Download the file udhr.py to your working directory. When you start python, run:
>>> execfile('udhr.py') >>> dir() ['__builtins__', '__doc__', '__name__', 'english', 'english_dev', 'english_test', 'english_train', 'french', 'french_dev', 'french_test', 'french_train', 'italian', 'italian_dev', 'italian_test', 'italian_train', 'nltk', 'spanish', 'spanish_dev', 'spanish_test', 'spanish_train', 'udhr']This shows that there are now training, development, and test samples for English, French, Italian, and Spanish. The training and development data are continuous strings of words; the test data are lists of individual word strings for easier testing.
Build unigram, bigram, and trigram character models for
all four languages. You may find it convenient to use the NLTK
classes FreqDist
and ConditionalFreqDist
, described in chapter 2 of
the NLTK book. If you models have free parameters, tune them on
the development data.
For each word in the English test sets, calculate the probability assigned to that string by English vs. French unigram models, E vs. F bigram models, and E vs. F trigram models. Don't forget to include the implicit space before and after each word. The number of times each model predicts English divided by the length of the word list (1000) is the accuracy of your model. Report the accuracies of the 1-, 2-, and 3-gram models.
Perform the same experiment for Spanish vs. Italian. Which language pair is harder to distinguish?

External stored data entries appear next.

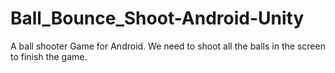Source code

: # Ball_Bounce_Shoot-Android-Unity
A ball shooter Game for Android. We need to shoot all the balls in the screen to finish the game.
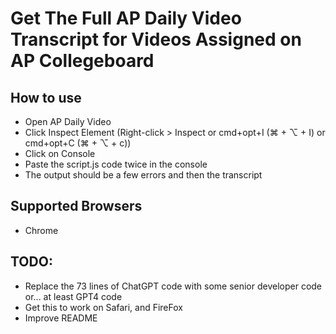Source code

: # Get The Full AP Daily Video Transcript for Videos Assigned on AP Collegeboard  

## How to use
* Open AP Daily Video  
* Click Inspect Element (Right-click > Inspect or cmd+opt+I (⌘ + ⌥ + I) or cmd+opt+C (⌘ + ⌥ + c))  
* Click on Console  
* Paste the script.js code twice in the console  
* The output should be a few errors and then the transcript  

## Supported Browsers
* Chrome  
  
## TODO:  
* Replace the 73 lines of ChatGPT code with some senior developer code or... at least GPT4 code
* Get this to work on Safari, and FireFox
* Improve README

For this exercise, you will implement the dynamic program to
compute forward, backward, and Viterbi probabilities and the EM
algorithm for parameter estimation. You will use just the plain
English text in the english_train
variable.
Learn the parameters of a simple two-state HMM from the
English training data. The hidden Markov process should be
fully connected, like so:
Each of the states, 1 and 2, should be capable of emitting any of the 2 * 26 + 4 punctuation and space characters of the alphabet, though with different probabilities. Randomly initialize the emission and transition probabilities to a uniform distribution plus a little noise. Without noise, EM will not be able to move in any direction.
Run the forward and backward procedures so that you can get the expected counts for each kind of transition and emission. Then re-estimate the probabilites of each using maximum likelihood count-and-normalize. Stop when the probabilities at the current iteration are identical to those of the previous one, or when you reach 500 iterations of EM.
After EM training converges, implement and run the Viterbi algorithm to assign a hidden state to each character in the training sequence. What patterns, if any, do you observe in this assignment?
Train a similar four-state and an eight-state HMM in the same way. What patterns do you observe in the Viterbi output?